The gentrification of historically Black neighborhoods is happening quickly in South Los Angles. Music manager Daniel Carter is fighting against it by creating an organization to help Black people transition from renting to homeownership.
Carter founded the organization Buy Back the Block L.A., which educates South Los Angeles residents on how to invest and buy properties with the goal to combat gentrification, according to The Hollywood Reporter. In addition to running the organization, he also invests in real estate while running his music management company, Pray and Floss. THR reports that Carter has been operating Buy Back the Block for a year now, alongside co-founder LaToya Tonodeo.
“Homeownership is very difficult in Los Angeles because of pricing and lack of inventory, particularly for a group of people trying to get over the social hurdles we are trying to get over,” said Carter. “Communities that were traditionally Black like Inglewood are starting to become not Black. We are watching the walls closing in from all sides.”
The idea for the organization, Carter says, was inspired after the beloved L.A. rapper Nipsey Hussle was murdered.

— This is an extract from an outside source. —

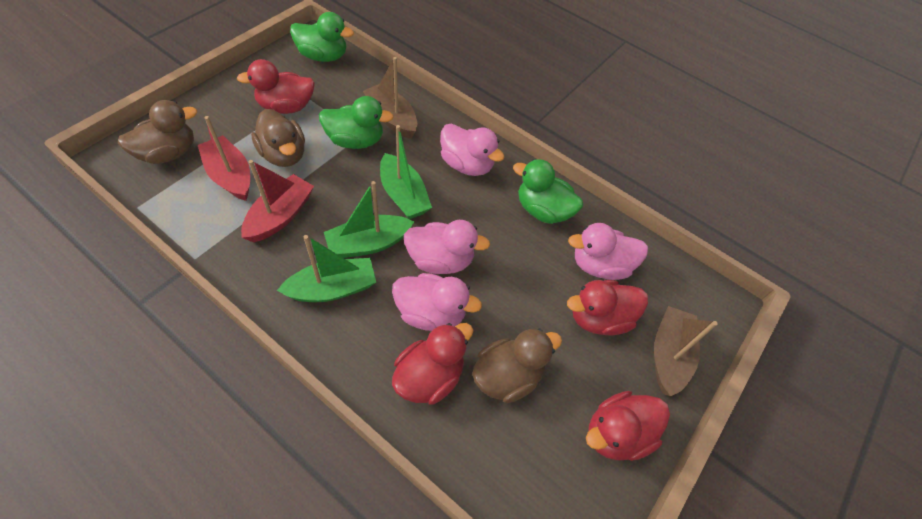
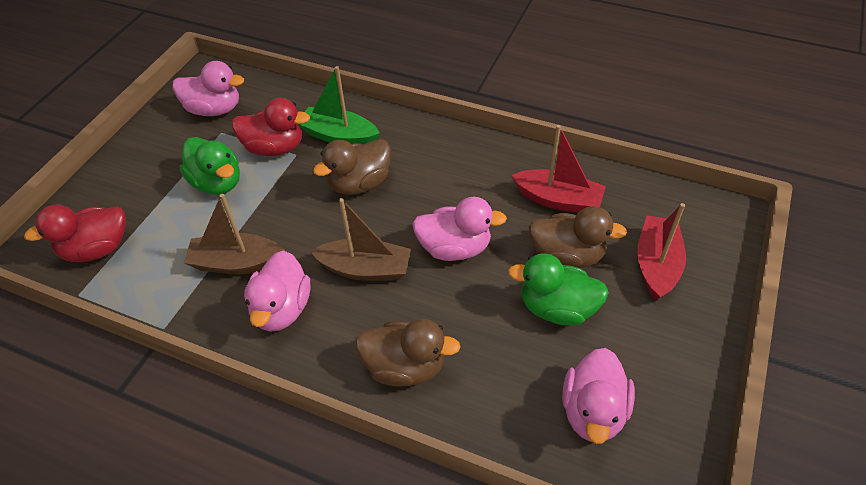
green boat: 3 -> 1
green duck: 3 -> 2
red duck: 4 -> 2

Carter’s mission was to continue the advocacy and efforts of Hussle, who was famous for preaching and facilitating Black wealth, financial literacy, and investing in the community. Today, Buy Back the Block hosts online meetings that include guest speakers from the real estate industry, including house flippers, brokers, and loan officers, who help attendees understand the ins and outs of real estate, from credit scores, securing loans and more.
The importance of Black homeownership is much grander amid the #coronavirus, which has disproportionately affected the Black community. In general, over the last 10 years, out of 15 L.A. neighborhoods where homes values increased the most, 11 were in South L.A., THR report via Property Shark. That’s with the median sales rising up to 184 percent. Black homeownership is just at 30 percent compared to 56 percent for white homeowners. At this time, Black neighborhoods have been greatly impacted by #Covid19. South L.A.’s View Park-Windsor Hills, an area known for its affluent Black residents, currently has an unemployment rate of 32.2 percent – the highest in all of non-white Los Angeles. In 2018, the Brookings Institute found that homes in Black neighborhoods are devalued by $156 billion in the U.S.
These are all reasons why Carter is making it his duty to change the narrative for Black homeowners. His “larger mission” is” to … rebuild Black Wall Street,” which is a reference to the affluent Black neighborhood in Greenwood, Tulsa, Oklahoma, which was destroyed by white supremacists and the U.S. government back in 1921. “There’s so many layers to Black Lives Matter-ing. It’s about reform, it’s about justice, it’s about generational wealth, it’s about fair wages, it goes across the board,” said Buy Back the Block member and actor Arlen Escarpeta.